Even if Antstream is great — no, especially if their service is great– it’ll be available on all platforms that its client can be ported to, there’s still no compelling answer to the question, why get an AtariBox?

Atari attempts to answer this by assuring us that:

When Atari VCS users log in or subscribe to the Antstream service using their Atari VCS, it will immediately unlock an exclusive and enhanced version of the Antstream app engineered specifically for the Atari VCS. The Atari VCS Edition of the app will house the largest collection of Atari games available anywhere and ready for immediate play. This enhanced collection will be exclusive to the Atari VCS at launch and will not be available on other Antstream platforms without an Atari VCS account.

Atari

Re-read that last sentence. You can stream Antstream’s exclusive AtariVCS content to any Antstream-capable platform, provided you have an Atari VCS account. My guess is that you’ll be able to get one of those without buying the AtariBox hardware, if not immediately then eventually. No word on whether that will cost a monthly subscription on top of whatever Antstream will cost.

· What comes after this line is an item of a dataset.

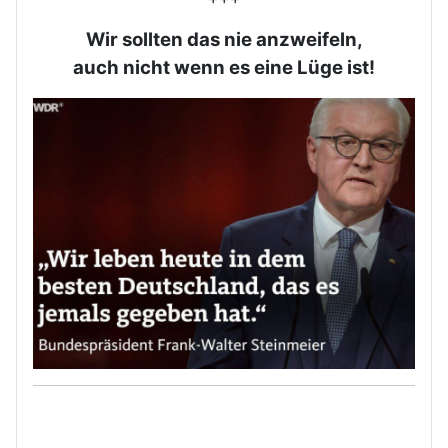
Wir sollten das nie anzweifeln,
auch nicht wenn es eine Lüge ist!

But this leads me to wonder what’s up with Atari’s earlier announcement that the Atari Vault would be available to VCS owners? I mean, I don’t really wonder, because who cares. The AtariVault is on Steam and I can buy it and play it right now through my Steam account on my PC, and I don’t have to pre-order and then wait 3 years for some outdated low end PC in a pretty case to do it, either.

But lets say I did decide to wonder. Well, is the Atari Vault still going to be part of the picture, or did they just shitcan it and replace it with a subscription-based streaming service?

Oh, and there’s a picture of their motherboard. Suck on that, haters! I bet everyone who doubted that AMD Ryzen board could have an Atari Fuji logo custom silkscreened onto its PCB are all eating crow now!

Well, it’s something, anyway. Not enough. But at least it’s something.